El efecto rebote y el compromiso
“¿Vamos a medicalizar la sociedad por un problema de sobreabundancia?”
¿Tú qué responderías? A mí, de saque, me aterra la pregunta porque no entiendo que pueda haber una respuesta afirmativa a la cuestión. Por darte contexto, eso son unas comillas del doctor Josep Vidal y lo pregunta en el marco de los nuevos fármacos para adelgazar.
Se trata de una nueva tipología de drogas que funciona maravillosamente bien para bajar porcentajes muy notables de peso y que (me ha parecido entender) son milagrosas porque vienen a piratear tu capacidad de decisión, sustituyen tu voluntad y toman el control de tu libre albedrío.
Básicamente los pacientes que pagan estos tratamientos para curar la obesidad renuncian al esfuerzo y toman estas drogas que inhiben el apetito, te mantienen en un estado de saciedad o empacho permanente y te alejan (entiendo) del placer de comer.
Desistir del trabajo y en cambio triunfar vale poco más de 100 euros al mes y creo que hasta hace unos años yo mismo los habría pagado gustoso sin dudar. En cambio hoy no. Hoy prefiero ahorrarme el dinero y tomar yo las riendas.
Pero me interesa la conversación. Me interesa sobre todo por el día después de tomar la primera decisión de cambiar. Quien paga ese dinero (y asume el pinchazo semanal) ya ha dado un paso para curarse y me interesa saber cuántos pasos más está dispuesto a dar cada uno de nosotros.
Las métricas aquí son incómodas: la mayoría (la inmensa mayoría) de los que dejan de drogarse recupera casi todo el peso que perdió y en casi todos los casos la causa es la misma: nunca construyeron hábitos deportivos saludables a la vez que se medicaban.
Así que la mayoría de los que asumieron su enfermedad no estaban dispuestos a nada más que el sacrificio financiero para recuperar la salud. Joder, qué bajona: la causa más probable del efecto rebote cuando has llegado al éxito es que no eres capaz de comprometerte contigo mismo ni un año seguido.
A priori yo no estaría cómodo ni tan siquiera pagando los cientoypico euros del milagro, porque prefiero ser dueño de lo que sale bien y también de lo que sale mal. Pero básicamente creo que lo afronto así para identificar los aprendizajes y saber reaccionar.
##########
- **EJERCICIOS POR HACER**
a. En el texto sobre el efecto rebote, ¿quién hace la pregunta sobre medicalizar la sociedad?
b. Transcribe del texto sobre el efecto rebote el tramo que va desde "Desistir del trabajo" hasta "uno de nosotros.".
c. Sigue escribiendo el texto sobre el efecto rebote a partir de su última frase.
El listado viene de otra fuente, distinta del texto sobre el efecto rebote.

- **LOS DATOS**
##########
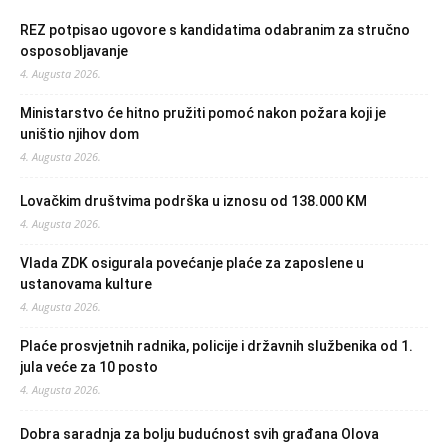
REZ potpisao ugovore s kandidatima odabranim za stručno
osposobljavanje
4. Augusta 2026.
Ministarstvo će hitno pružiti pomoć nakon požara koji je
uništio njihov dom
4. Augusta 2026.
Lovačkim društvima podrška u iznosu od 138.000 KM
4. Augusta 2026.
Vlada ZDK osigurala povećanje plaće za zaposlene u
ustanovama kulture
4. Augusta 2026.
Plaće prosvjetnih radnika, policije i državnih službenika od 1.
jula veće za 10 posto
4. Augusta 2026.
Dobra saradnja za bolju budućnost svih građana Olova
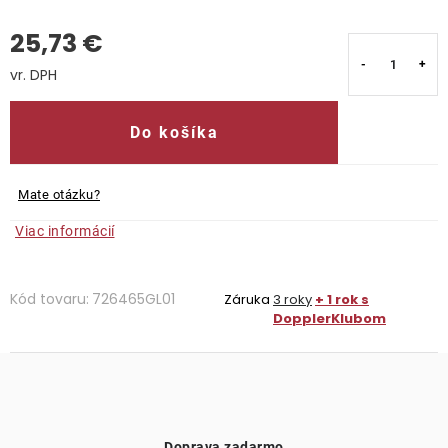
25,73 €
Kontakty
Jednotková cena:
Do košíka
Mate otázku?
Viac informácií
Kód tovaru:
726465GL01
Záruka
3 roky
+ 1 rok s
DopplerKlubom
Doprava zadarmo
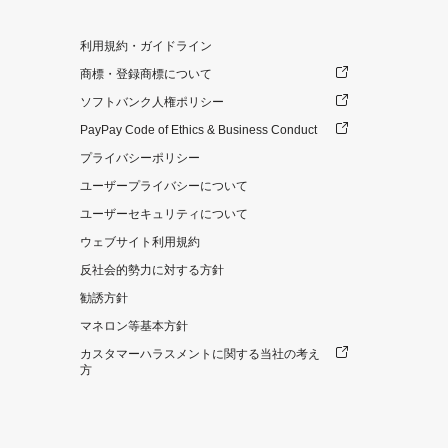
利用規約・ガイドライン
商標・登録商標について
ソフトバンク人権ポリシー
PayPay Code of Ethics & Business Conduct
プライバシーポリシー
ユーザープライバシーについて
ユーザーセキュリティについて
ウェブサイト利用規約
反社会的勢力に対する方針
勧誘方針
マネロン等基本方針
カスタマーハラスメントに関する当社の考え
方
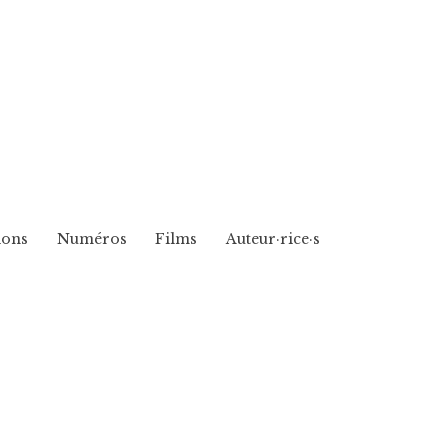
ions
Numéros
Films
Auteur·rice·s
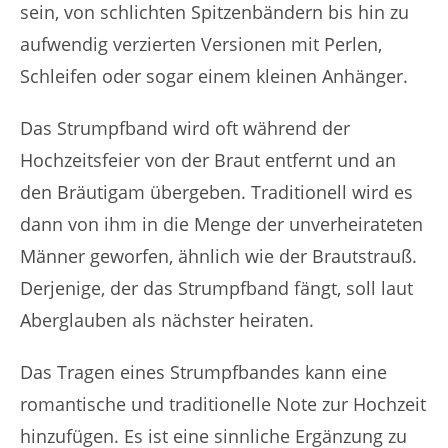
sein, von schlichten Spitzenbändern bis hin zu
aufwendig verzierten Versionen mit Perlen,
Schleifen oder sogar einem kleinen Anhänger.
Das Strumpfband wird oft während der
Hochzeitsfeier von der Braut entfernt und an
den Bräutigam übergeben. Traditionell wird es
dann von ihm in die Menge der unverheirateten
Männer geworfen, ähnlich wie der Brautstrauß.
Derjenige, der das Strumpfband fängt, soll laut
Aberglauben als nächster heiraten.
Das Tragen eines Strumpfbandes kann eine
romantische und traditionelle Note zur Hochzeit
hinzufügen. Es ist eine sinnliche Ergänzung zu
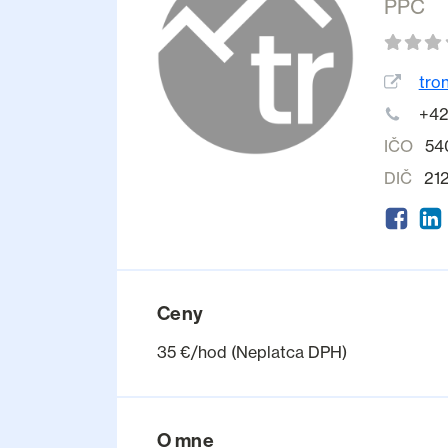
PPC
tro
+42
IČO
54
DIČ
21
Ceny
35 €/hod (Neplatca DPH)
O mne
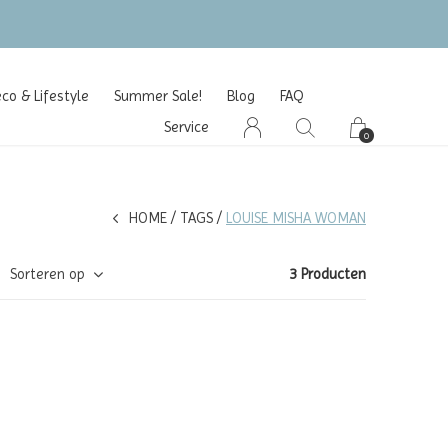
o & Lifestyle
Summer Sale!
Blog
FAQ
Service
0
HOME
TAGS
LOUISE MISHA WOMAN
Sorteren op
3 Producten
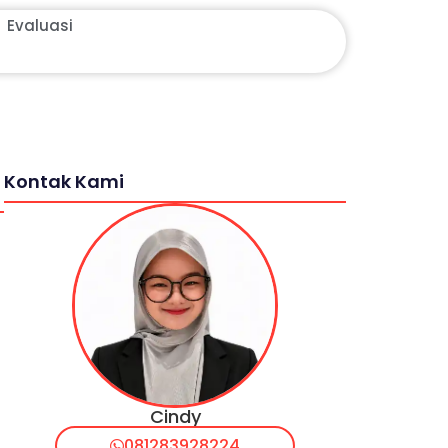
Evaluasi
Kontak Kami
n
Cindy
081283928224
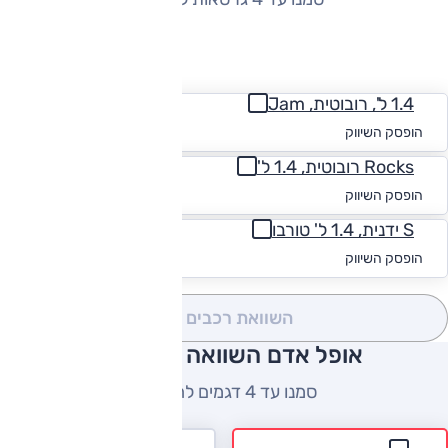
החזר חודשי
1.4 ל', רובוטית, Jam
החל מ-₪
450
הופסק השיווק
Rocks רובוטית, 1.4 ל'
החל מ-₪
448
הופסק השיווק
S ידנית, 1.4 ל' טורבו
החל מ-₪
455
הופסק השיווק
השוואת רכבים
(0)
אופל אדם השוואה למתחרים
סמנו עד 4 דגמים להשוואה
##########
- **RESULTADOS POR EJERCICIO**
a. El doctor Josep Vidal.

b.
Desistir del trabajo y en cambio triunfar vale poco más de 100 euros al mes y creo que hasta hace unos años yo mismo los habría pagado gustoso sin dudar. En cambio hoy no. Hoy prefiero ahorrarme el dinero y tomar yo las riendas.
Pero me interesa la conversación. Me interesa sobre todo por el día después de tomar la primera decisión de cambiar. Quien paga ese dinero (y asume el pinchazo semanal) ya ha dado un paso para curarse y me interesa saber cuántos pasos más está dispuesto a dar cada uno de nosotros.

c.
Lo que no tengo (o no quiero tener) es capacidad para juzgar como un fracaso lo de renunciar al esfuerzo para llegar a adelgazar. Puedo entenderlo; eso si, siempre que las drogas sean la mitad del argumento y la otra mitad la construyas también cada día en el sacrificio, con la generosidad contigo mismo en los mejores hábitos.
Mirar hacia dentro
He pasado, seguro, cientos de veces por la puerta de El Pedrusco. Pero hasta hace unos días no había cruzado las puertas de este asador y ahora estoy dando volteretas por haber sido tan mal paseante. Quizá no había llegado todavía el momento de probar lo que cocina Gonzalo con su familia, pero ahora ya es tiempo de celebrar este comedor feliz y doméstico.
A priori uno piensa que, frente a los que miran hacia delante están los que miran a su espalda. Y Gonzalo te explica en dos bocados que no es así, que él lo que hace con su horno centenario es mirar hacia dentro.
Todo lo que comimos en El Pedrusco llega al paladar desde la memoria. Aquí se cocinan platos que no necesitan ni explicación, ni diccionario ni más mapa que el que lleva a la cocina de nuestras abuelas. Y eso, que podría ser una amenaza: Gonzalo intenta que te sientas igual de cómodo que en la casa del pueblo, se convierte en un trampolín de los recuerdos.
Merluza rebozada, asados de cordero y cochinillo, espárragos, guisantes y demás verduras de temporada en una secuencia de platos de siempre que llegan a la mesa después de pasar por las manos de la madre de Gonzalo y su forma contemporánea de pensar la gastronomía.
Ha sido culpa mía tardar tanto en entrar a comer a El Pedrusco, pero ahora ya sé cómo se llega al comedor que le gustaría hoy a nuestras abuelas.